Une solution doit être trouvée pour que toutes les parties sortent par le haut de cet embrouillamini. Deux solutions s’offrent encore à la Commission européenne qui négocie au nom des 25 Etats membres : geler le système dans sa forme actuelle jusqu’à expiration des dérogations ACP (fin 2007) ou faire en sorte que le système uniquement tarifaire à 176 euros/tonne ne soit pas un système dérégulateur dans un contexte international de surproduction et qu’in fine tous les opérateurs, y compris les producteurs latino-américains, s’y retrouvent.

Cette deuxième hypothèse revient à proposer un système garantissant un niveau de prix acceptable pour tous, dans un contexte de tariff only (importations illimitées) pour les producteurs latino-américains et de contingent à droits nuls pour les producteurs ACP. Il faut donc retrouver une certaine régulation de marché. La régulation par les volumes étant du domaine du passé, on doit chercher la solution du côté des opérateurs de la filière. Si l’on en croit le projet de la Commission Européenne, n’importe quel coureur d’aventure européen pourra s’improviser importateur de bananes et venir démarcher les clients européens et ceci pour un risque quasi nul. En effet, la caution requise lors de la demande d’importation est dérisoire puisque fixée à 15 euros/tonne. Elle est libérée lors du dédouanement de la marchandise, preuve de l’importation effective. Le risque est grand de voir se multiplier les offres tant en quantité qu’en nombre d’opérateurs sur un marché que l’on sait sensible aux variations hebdomadaires des volumes. La spéculation ne doit pas devenir la règle sur le marché. Il faut donc éviter que ces forces dérégulatrices ne fassent loi. Pour cela, il faut que la sanction soit pénalisante pour toutes demandes spéculatives. La solution consiste à remonter très fortement le niveau de caution entre 150 et 300 euros/tonne comme c’est d’ailleurs le cas pour les importations des ACP (150 euros/tonne).

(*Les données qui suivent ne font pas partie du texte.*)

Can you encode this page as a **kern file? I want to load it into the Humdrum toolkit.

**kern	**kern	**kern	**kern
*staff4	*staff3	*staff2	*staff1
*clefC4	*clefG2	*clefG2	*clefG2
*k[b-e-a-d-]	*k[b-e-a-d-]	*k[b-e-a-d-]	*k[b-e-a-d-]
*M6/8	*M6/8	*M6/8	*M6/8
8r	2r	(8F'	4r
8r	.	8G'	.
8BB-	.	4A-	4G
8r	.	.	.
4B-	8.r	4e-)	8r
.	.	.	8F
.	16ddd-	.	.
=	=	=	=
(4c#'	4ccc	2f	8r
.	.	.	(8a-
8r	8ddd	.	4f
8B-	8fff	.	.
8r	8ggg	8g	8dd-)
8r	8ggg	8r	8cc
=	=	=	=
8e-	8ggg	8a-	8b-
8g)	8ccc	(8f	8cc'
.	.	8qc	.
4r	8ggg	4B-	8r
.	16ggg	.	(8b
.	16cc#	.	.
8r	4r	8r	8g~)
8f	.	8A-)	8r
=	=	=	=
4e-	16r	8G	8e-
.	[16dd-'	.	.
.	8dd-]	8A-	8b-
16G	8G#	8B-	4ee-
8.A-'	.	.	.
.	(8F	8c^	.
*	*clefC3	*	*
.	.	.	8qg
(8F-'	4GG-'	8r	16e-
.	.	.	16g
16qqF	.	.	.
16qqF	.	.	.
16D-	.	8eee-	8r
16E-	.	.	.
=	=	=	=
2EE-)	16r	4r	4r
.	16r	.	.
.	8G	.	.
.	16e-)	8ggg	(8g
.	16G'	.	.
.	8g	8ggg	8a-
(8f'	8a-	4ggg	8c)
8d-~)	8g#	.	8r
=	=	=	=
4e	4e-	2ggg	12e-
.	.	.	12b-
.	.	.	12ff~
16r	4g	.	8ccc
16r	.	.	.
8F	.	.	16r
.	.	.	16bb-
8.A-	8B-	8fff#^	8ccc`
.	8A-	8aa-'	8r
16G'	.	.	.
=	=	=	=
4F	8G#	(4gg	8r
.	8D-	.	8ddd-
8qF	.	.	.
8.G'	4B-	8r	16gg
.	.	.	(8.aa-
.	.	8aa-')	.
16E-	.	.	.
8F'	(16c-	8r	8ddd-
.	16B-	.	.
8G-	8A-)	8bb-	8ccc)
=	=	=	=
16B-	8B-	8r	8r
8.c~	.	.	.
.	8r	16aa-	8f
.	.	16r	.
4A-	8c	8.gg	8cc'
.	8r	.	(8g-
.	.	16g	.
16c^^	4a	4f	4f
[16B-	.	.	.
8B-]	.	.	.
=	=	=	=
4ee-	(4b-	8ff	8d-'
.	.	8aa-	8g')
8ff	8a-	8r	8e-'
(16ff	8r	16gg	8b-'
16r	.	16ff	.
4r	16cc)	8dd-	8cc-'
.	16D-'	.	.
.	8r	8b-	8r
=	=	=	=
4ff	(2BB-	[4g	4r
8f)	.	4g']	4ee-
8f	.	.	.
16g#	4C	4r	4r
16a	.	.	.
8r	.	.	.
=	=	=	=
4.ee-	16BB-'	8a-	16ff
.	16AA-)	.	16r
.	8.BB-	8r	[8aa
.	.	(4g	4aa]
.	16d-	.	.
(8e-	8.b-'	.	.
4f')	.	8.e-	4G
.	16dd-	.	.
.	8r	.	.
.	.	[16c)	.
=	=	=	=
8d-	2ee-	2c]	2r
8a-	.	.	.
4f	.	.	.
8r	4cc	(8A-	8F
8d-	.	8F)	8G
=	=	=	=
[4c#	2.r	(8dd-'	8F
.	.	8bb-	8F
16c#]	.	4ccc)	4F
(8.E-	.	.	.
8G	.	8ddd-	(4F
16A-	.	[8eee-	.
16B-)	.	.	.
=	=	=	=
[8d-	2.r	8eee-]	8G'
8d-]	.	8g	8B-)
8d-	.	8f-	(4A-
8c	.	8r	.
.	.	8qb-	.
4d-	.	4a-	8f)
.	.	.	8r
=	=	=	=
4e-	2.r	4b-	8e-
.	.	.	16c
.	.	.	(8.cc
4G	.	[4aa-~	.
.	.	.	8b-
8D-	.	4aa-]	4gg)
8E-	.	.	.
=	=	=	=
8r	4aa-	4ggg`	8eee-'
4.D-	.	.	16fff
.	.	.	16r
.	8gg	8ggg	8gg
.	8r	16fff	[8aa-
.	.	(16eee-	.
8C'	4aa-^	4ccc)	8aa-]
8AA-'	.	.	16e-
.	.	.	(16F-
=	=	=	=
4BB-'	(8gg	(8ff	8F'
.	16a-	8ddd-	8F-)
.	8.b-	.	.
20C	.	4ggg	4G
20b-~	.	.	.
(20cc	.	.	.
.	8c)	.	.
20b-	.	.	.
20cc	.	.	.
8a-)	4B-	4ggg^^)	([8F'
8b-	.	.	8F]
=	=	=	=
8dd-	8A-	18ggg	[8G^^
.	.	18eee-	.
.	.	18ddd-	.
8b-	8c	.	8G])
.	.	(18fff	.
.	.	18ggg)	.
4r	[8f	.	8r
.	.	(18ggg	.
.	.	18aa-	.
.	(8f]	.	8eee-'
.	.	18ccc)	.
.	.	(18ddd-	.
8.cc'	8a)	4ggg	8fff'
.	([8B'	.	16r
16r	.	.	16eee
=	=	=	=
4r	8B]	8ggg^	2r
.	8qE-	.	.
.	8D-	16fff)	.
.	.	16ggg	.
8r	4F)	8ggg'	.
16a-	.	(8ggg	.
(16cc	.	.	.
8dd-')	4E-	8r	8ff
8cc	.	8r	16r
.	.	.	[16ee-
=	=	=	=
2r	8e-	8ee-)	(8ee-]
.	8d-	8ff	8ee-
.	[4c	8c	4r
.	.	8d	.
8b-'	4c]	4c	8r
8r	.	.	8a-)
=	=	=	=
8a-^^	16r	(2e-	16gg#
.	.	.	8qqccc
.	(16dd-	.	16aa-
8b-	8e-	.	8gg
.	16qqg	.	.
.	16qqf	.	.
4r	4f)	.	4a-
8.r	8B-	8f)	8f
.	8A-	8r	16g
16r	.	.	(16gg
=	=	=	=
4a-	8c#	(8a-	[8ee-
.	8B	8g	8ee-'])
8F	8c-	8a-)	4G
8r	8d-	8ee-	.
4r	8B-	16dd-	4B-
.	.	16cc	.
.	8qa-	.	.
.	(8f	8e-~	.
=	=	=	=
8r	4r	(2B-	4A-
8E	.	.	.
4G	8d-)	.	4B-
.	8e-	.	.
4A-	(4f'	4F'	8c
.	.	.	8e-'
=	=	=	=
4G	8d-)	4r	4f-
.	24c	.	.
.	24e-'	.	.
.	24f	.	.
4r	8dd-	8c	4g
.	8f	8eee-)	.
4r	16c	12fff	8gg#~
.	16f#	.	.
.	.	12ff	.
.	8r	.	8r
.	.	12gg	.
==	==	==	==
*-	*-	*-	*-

Sanctionner la demande spéculative dans un marché décontingenté (importations illimitées), c’est favoriser une certaine autorégulation de la filière, c’est s’assurer de son professionnalisme et c’est, enfin, garantir la stabilité du marché ainsi qu’une rémunération acceptable pour tous. Dans ce cadre, une des mesures salutaires serait de coupler cette augmentation de la caution à une série de critères de reconnaissance de l’opérateur susceptible de la demander.

C’est dans ce seul contexte, que les Européens sauveront le traitement préférentiel des productions ACP (sauvetage des deux waivers), qu’ils respecteront leur engagement à libéraliser le marché (plus de limitation de volume) et qu’ils préserveront un niveau de prix rémunérateur pour le bien de l’ensemble des acteurs de la filière.